----- Dataset entries -----

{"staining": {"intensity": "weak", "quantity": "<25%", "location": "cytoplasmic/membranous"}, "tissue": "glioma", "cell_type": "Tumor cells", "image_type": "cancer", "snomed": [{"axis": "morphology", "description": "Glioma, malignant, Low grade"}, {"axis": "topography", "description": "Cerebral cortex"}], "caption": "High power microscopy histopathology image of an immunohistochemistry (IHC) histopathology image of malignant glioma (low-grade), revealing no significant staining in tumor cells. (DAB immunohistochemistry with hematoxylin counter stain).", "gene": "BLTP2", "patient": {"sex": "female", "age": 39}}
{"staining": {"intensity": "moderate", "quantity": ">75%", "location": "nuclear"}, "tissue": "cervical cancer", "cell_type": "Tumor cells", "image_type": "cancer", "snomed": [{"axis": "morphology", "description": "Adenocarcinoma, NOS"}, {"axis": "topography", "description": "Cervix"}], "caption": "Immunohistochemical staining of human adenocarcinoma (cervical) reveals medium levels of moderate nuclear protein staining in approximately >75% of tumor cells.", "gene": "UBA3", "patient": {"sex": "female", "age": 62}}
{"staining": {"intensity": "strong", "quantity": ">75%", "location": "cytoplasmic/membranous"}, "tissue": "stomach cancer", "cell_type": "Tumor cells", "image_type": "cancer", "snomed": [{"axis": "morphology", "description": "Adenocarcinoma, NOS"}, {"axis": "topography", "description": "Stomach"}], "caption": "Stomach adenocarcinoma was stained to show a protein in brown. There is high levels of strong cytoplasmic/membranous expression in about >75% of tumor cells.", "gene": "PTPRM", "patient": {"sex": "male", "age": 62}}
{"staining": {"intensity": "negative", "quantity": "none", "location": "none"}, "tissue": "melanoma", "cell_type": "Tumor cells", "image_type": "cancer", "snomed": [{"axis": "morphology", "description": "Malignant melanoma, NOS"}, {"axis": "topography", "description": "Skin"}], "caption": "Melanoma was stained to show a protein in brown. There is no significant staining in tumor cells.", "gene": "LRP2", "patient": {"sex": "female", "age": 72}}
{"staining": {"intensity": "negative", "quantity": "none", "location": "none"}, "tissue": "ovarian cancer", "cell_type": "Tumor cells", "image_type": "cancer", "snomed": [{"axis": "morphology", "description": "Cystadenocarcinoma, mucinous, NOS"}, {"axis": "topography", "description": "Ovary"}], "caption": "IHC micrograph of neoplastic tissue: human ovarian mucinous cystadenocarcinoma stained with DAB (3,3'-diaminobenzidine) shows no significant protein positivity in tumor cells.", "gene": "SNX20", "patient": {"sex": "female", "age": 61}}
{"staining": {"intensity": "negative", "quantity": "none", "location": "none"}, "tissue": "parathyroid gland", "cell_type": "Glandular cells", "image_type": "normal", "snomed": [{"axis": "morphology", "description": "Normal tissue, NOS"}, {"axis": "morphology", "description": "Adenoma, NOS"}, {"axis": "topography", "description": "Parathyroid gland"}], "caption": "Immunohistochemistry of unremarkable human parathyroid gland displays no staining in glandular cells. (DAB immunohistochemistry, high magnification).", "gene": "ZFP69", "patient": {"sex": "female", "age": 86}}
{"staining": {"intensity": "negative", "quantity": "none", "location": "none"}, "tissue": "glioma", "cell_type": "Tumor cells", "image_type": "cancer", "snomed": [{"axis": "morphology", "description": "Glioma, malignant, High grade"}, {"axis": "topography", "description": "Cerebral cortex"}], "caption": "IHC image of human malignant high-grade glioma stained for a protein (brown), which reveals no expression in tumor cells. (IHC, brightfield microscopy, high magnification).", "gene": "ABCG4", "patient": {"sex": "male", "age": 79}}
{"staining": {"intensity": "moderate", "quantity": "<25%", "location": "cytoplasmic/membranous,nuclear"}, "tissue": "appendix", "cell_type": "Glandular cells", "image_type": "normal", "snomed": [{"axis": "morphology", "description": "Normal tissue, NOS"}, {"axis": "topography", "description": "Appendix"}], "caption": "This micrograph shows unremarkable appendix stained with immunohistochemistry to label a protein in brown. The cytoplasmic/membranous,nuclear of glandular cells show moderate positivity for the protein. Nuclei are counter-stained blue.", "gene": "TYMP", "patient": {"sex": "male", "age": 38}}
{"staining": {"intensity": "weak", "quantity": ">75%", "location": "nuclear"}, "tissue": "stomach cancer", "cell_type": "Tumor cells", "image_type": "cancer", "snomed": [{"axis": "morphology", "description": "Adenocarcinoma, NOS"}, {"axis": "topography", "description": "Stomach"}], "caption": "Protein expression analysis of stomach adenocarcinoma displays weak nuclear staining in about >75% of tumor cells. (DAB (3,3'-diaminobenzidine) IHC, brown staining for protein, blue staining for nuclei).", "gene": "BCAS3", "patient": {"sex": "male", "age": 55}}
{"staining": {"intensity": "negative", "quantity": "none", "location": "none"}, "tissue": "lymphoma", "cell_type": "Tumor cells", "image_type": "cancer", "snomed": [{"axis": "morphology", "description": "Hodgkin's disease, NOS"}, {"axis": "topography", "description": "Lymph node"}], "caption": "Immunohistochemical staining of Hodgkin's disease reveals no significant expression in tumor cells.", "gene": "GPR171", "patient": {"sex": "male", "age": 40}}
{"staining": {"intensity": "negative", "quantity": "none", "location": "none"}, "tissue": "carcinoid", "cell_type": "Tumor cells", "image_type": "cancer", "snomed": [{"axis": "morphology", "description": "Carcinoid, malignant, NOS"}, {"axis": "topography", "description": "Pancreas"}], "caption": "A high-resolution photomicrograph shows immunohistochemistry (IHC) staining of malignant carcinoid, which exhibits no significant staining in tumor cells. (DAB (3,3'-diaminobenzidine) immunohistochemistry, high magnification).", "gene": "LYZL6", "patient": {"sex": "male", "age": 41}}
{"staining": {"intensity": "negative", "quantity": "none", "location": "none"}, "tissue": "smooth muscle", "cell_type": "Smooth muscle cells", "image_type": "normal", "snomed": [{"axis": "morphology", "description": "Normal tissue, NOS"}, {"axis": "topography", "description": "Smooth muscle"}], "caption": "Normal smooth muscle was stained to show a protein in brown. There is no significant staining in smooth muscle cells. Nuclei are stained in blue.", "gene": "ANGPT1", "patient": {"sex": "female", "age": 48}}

-----

May I have the entries returned exactly, with every line in place?

{"staining": {"intensity": "weak", "quantity": "<25%", "location": "cytoplasmic/membranous"}, "tissue": "glioma", "cell_type": "Tumor cells", "image_type": "cancer", "snomed": [{"axis": "morphology", "description": "Glioma, malignant, Low grade"}, {"axis": "topography", "description": "Cerebral cortex"}], "caption": "High power microscopy histopathology image of an immunohistochemistry (IHC) histopathology image of malignant glioma (low-grade), revealing no significant staining in tumor cells. (DAB immunohistochemistry with hematoxylin counter stain).", "gene": "BLTP2", "patient": {"sex": "female", "age": 39}}
{"staining": {"intensity": "moderate", "quantity": ">75%", "location": "nuclear"}, "tissue": "cervical cancer", "cell_type": "Tumor cells", "image_type": "cancer", "snomed": [{"axis": "morphology", "description": "Adenocarcinoma, NOS"}, {"axis": "topography", "description": "Cervix"}], "caption": "Immunohistochemical staining of human adenocarcinoma (cervical) reveals medium levels of moderate nuclear protein staining in approximately >75% of tumor cells.", "gene": "UBA3", "patient": {"sex": "female", "age": 62}}
{"staining": {"intensity": "strong", "quantity": ">75%", "location": "cytoplasmic/membranous"}, "tissue": "stomach cancer", "cell_type": "Tumor cells", "image_type": "cancer", "snomed": [{"axis": "morphology", "description": "Adenocarcinoma, NOS"}, {"axis": "topography", "description": "Stomach"}], "caption": "Stomach adenocarcinoma was stained to show a protein in brown. There is high levels of strong cytoplasmic/membranous expression in about >75% of tumor cells.", "gene": "PTPRM", "patient": {"sex": "male", "age": 62}}
{"staining": {"intensity": "negative", "quantity": "none", "location": "none"}, "tissue": "melanoma", "cell_type": "Tumor cells", "image_type": "cancer", "snomed": [{"axis": "morphology", "description": "Malignant melanoma, NOS"}, {"axis": "topography", "description": "Skin"}], "caption": "Melanoma was stained to show a protein in brown. There is no significant staining in tumor cells.", "gene": "LRP2", "patient": {"sex": "female", "age": 72}}
{"staining": {"intensity": "negative", "quantity": "none", "location": "none"}, "tissue": "ovarian cancer", "cell_type": "Tumor cells", "image_type": "cancer", "snomed": [{"axis": "morphology", "description": "Cystadenocarcinoma, mucinous, NOS"}, {"axis": "topography", "description": "Ovary"}], "caption": "IHC micrograph of neoplastic tissue: human ovarian mucinous cystadenocarcinoma stained with DAB (3,3'-diaminobenzidine) shows no significant protein positivity in tumor cells.", "gene": "SNX20", "patient": {"sex": "female", "age": 61}}
{"staining": {"intensity": "negative", "quantity": "none", "location": "none"}, "tissue": "parathyroid gland", "cell_type": "Glandular cells", "image_type": "normal", "snomed": [{"axis": "morphology", "description": "Normal tissue, NOS"}, {"axis": "morphology", "description": "Adenoma, NOS"}, {"axis": "topography", "description": "Parathyroid gland"}], "caption": "Immunohistochemistry of unremarkable human parathyroid gland displays no staining in glandular cells. (DAB immunohistochemistry, high magnification).", "gene": "ZFP69", "patient": {"sex": "female", "age": 86}}
{"staining": {"intensity": "negative", "quantity": "none", "location": "none"}, "tissue": "glioma", "cell_type": "Tumor cells", "image_type": "cancer", "snomed": [{"axis": "morphology", "description": "Glioma, malignant, High grade"}, {"axis": "topography", "description": "Cerebral cortex"}], "caption": "IHC image of human malignant high-grade glioma stained for a protein (brown), which reveals no expression in tumor cells. (IHC, brightfield microscopy, high magnification).", "gene": "ABCG4", "patient": {"sex": "male", "age": 79}}
{"staining": {"intensity": "moderate", "quantity": "<25%", "location": "cytoplasmic/membranous,nuclear"}, "tissue": "appendix", "cell_type": "Glandular cells", "image_type": "normal", "snomed": [{"axis": "morphology", "description": "Normal tissue, NOS"}, {"axis": "topography", "description": "Appendix"}], "caption": "This micrograph shows unremarkable appendix stained with immunohistochemistry to label a protein in brown. The cytoplasmic/membranous,nuclear of glandular cells show moderate positivity for the protein. Nuclei are counter-stained blue.", "gene": "TYMP", "patient": {"sex": "male", "age": 38}}
{"staining": {"intensity": "weak", "quantity": ">75%", "location": "nuclear"}, "tissue": "stomach cancer", "cell_type": "Tumor cells", "image_type": "cancer", "snomed": [{"axis": "morphology", "description": "Adenocarcinoma, NOS"}, {"axis": "topography", "description": "Stomach"}], "caption": "Protein expression analysis of stomach adenocarcinoma displays weak nuclear staining in about >75% of tumor cells. (DAB (3,3'-diaminobenzidine) IHC, brown staining for protein, blue staining for nuclei).", "gene": "BCAS3", "patient": {"sex": "male", "age": 55}}
{"staining": {"intensity": "negative", "quantity": "none", "location": "none"}, "tissue": "lymphoma", "cell_type": "Tumor cells", "image_type": "cancer", "snomed": [{"axis": "morphology", "description": "Hodgkin's disease, NOS"}, {"axis": "topography", "description": "Lymph node"}], "caption": "Immunohistochemical staining of Hodgkin's disease reveals no significant expression in tumor cells.", "gene": "GPR171", "patient": {"sex": "male", "age": 40}}
{"staining": {"intensity": "negative", "quantity": "none", "location": "none"}, "tissue": "carcinoid", "cell_type": "Tumor cells", "image_type": "cancer", "snomed": [{"axis": "morphology", "description": "Carcinoid, malignant, NOS"}, {"axis": "topography", "description": "Pancreas"}], "caption": "A high-resolution photomicrograph shows immunohistochemistry (IHC) staining of malignant carcinoid, which exhibits no significant staining in tumor cells. (DAB (3,3'-diaminobenzidine) immunohistochemistry, high magnification).", "gene": "LYZL6", "patient": {"sex": "male", "age": 41}}
{"staining": {"intensity": "negative", "quantity": "none", "location": "none"}, "tissue": "smooth muscle", "cell_type": "Smooth muscle cells", "image_type": "normal", "snomed": [{"axis": "morphology", "description": "Normal tissue, NOS"}, {"axis": "topography", "description": "Smooth muscle"}], "caption": "Normal smooth muscle was stained to show a protein in brown. There is no significant staining in smooth muscle cells. Nuclei are stained in blue.", "gene": "ANGPT1", "patient": {"sex": "female", "age": 48}}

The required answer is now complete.